● **TASK BRIEF**: Take the part of the records that opens with the line containing "sub-region: Washburn County" and runs through the end of the records. Replace "longitude" with "lng" throughout that part, and give back only those lines with nothing else changed.

━━━━━ RECORDS TO USE

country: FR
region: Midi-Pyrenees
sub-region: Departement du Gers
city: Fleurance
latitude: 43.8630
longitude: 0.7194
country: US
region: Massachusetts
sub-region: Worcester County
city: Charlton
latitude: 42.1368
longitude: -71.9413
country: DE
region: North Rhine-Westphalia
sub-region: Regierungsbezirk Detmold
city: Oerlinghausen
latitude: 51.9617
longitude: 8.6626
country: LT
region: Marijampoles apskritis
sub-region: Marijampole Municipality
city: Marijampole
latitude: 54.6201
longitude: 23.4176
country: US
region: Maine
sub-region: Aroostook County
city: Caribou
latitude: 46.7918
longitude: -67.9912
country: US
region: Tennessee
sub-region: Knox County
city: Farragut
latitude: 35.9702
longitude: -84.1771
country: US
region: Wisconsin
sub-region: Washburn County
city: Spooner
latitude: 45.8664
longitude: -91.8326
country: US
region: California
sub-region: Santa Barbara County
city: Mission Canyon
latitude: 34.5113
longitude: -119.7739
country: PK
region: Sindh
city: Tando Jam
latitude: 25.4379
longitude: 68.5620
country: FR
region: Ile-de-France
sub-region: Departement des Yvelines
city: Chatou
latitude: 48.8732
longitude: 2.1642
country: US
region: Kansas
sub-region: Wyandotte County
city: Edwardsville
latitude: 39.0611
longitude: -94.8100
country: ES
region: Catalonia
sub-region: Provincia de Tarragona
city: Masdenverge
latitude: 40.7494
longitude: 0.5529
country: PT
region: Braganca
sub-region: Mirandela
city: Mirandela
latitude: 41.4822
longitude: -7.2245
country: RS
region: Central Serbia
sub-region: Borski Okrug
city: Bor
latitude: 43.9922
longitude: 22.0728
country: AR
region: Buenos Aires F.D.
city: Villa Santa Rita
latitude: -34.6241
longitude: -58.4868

━━━━━━━━━━

● **OUTPUT OF THE TASK**:
sub-region: Washburn County
city: Spooner
latitude: 45.8664
lng: -91.8326
country: US
region: California
sub-region: Santa Barbara County
city: Mission Canyon
latitude: 34.5113
lng: -119.7739
country: PK
region: Sindh
city: Tando Jam
latitude: 25.4379
lng: 68.5620
country: FR
region: Ile-de-France
sub-region: Departement des Yvelines
city: Chatou
latitude: 48.8732
lng: 2.1642
country: US
region: Kansas
sub-region: Wyandotte County
city: Edwardsville
latitude: 39.0611
lng: -94.8100
country: ES
region: Catalonia
sub-region: Provincia de Tarragona
city: Masdenverge
latitude: 40.7494
lng: 0.5529
country: PT
region: Braganca
sub-region: Mirandela
city: Mirandela
latitude: 41.4822
lng: -7.2245
country: RS
region: Central Serbia
sub-region: Borski Okrug
city: Bor
latitude: 43.9922
lng: 22.0728
country: AR
region: Buenos Aires F.D.
city: Villa Santa Rita
latitude: -34.6241
lng: -58.4868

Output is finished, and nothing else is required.